BLOQUE DE TEXTO —
Signos tempranos del trastorno del espectro autista

El trastorno del espectro autista (TEA) es una afección o discapacidad asociada al desarrollo cerebral; que impacta el modo en el que un individuo capta el entorno y socializa con la gente. Esto genera problemas de interacción y de comunicación. Además, incluye patrones de comportamiento limitados o repetitivos.

Se habla de espectro porque comprende un amplio número de manifestaciones, de distinta gravedad. Estos síntomas, que en el pasado se manejaron de forma independiente, abarcan el síndrome de Asperger, el trastorno desintegrativo infantil y un tipo inespecífico de afección generalizada del desarrollo; además del autismo, propiamente dicho.

Registros de un conjunto de datos —
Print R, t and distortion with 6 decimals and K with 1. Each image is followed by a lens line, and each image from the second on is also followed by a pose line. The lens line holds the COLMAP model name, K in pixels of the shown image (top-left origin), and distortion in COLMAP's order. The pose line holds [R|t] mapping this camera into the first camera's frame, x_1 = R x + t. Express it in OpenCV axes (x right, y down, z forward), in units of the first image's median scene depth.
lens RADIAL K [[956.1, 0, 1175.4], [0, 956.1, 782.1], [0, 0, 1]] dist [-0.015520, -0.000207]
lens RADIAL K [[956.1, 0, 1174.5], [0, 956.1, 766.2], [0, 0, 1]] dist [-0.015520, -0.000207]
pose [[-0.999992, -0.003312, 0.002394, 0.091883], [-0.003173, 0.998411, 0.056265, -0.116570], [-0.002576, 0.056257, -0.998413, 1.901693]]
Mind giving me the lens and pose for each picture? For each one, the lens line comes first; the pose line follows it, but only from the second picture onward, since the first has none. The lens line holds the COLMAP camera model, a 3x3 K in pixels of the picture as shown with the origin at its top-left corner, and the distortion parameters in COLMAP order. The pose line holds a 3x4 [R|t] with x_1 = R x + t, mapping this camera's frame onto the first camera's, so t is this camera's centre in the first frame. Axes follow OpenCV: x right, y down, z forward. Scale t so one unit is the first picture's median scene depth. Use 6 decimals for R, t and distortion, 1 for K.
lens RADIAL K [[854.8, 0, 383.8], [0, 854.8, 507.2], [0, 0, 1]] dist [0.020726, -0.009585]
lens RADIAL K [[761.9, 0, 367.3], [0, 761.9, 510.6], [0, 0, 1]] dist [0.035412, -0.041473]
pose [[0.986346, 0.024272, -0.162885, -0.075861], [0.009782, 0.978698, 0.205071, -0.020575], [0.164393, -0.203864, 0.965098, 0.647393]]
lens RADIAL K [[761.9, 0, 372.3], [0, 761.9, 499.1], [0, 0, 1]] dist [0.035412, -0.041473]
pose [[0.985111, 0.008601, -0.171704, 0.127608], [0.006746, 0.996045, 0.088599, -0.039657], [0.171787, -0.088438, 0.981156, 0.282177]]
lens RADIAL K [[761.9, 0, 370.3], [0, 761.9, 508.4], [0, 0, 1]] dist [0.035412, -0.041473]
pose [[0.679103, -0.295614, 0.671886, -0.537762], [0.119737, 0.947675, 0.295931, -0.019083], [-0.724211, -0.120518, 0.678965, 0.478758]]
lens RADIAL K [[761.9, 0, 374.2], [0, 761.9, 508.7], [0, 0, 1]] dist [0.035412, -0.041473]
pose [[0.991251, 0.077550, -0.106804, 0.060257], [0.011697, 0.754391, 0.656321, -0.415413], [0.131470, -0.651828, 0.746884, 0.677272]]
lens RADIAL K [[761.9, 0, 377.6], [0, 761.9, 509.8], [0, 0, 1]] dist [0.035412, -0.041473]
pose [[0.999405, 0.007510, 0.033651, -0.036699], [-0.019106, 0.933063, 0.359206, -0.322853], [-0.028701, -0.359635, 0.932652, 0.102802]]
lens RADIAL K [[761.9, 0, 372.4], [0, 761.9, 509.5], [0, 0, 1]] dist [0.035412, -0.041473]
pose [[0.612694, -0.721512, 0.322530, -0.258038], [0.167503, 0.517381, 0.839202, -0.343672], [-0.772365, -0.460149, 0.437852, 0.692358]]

APLICA LO LEÍDO —
A - Resume en dos oraciones el texto sobre el trastorno del espectro autista.
B - Escribe la siguiente parte del texto sobre el trastorno del espectro autista, a partir de su última oración.
Las filas provienen de una fuente distinta a la del texto.

RESULTADOS ESPERADOS —
A - El trastorno del espectro autista es una afección asociada al desarrollo cerebral que afecta la forma en que una persona percibe el entorno y socializa, lo que genera problemas de interacción y comunicación junto con patrones de comportamiento limitados o repetitivos. Se le llama espectro porque abarca manifestaciones de distinta gravedad que antes se trataban por separado, como el síndrome de Asperger, el trastorno desintegrativo infantil, un tipo inespecífico de afección generalizada del desarrollo y el autismo propiamente dicho.

B -
El TEA aparece durante la primera infancia y continúa durante el crecimiento del niño, le dificulta su desenvolvimiento en la escuela y en el trato con sus compañeros de clase. En este post te indicaremos cuáles son las señales que te permitirán identificarlo tempranamente. De ese modo, aun cuando no exista una cura, podrás aplicar el tratamiento apropiado que haga una diferencia en la vida de tu hijo.

Señales de alarma en el caso del TEA

 

Los niños en los que se presenta el trastorno del espectro autista, pueden manifestar los siguientes síntomas en sus primeras fases:

  • Parecer que no identifican su nombre al término del primer año de vida.
  • Ignorar objetos o actividades que deberían llamar su atención a los 14 meses. Por ejemplo, un avión, frisbee o pájaro que pasa volando por encima del niño.
  • No participar en juegos de simulación a los 18 meses. Por ejemplo, tratar de que sus muñecos coman.
  • Evitar todo tipo de contacto visual y preferir quedarse solos en una habitación.
  • Mostrar incapacidad para entender las emociones de otras personas (alegría, tristeza, temor, etc.) y para comunicar sus propios sentimientos.
  • Aprender a hablar tarde y presentar dificultades en el manejo del lenguaje.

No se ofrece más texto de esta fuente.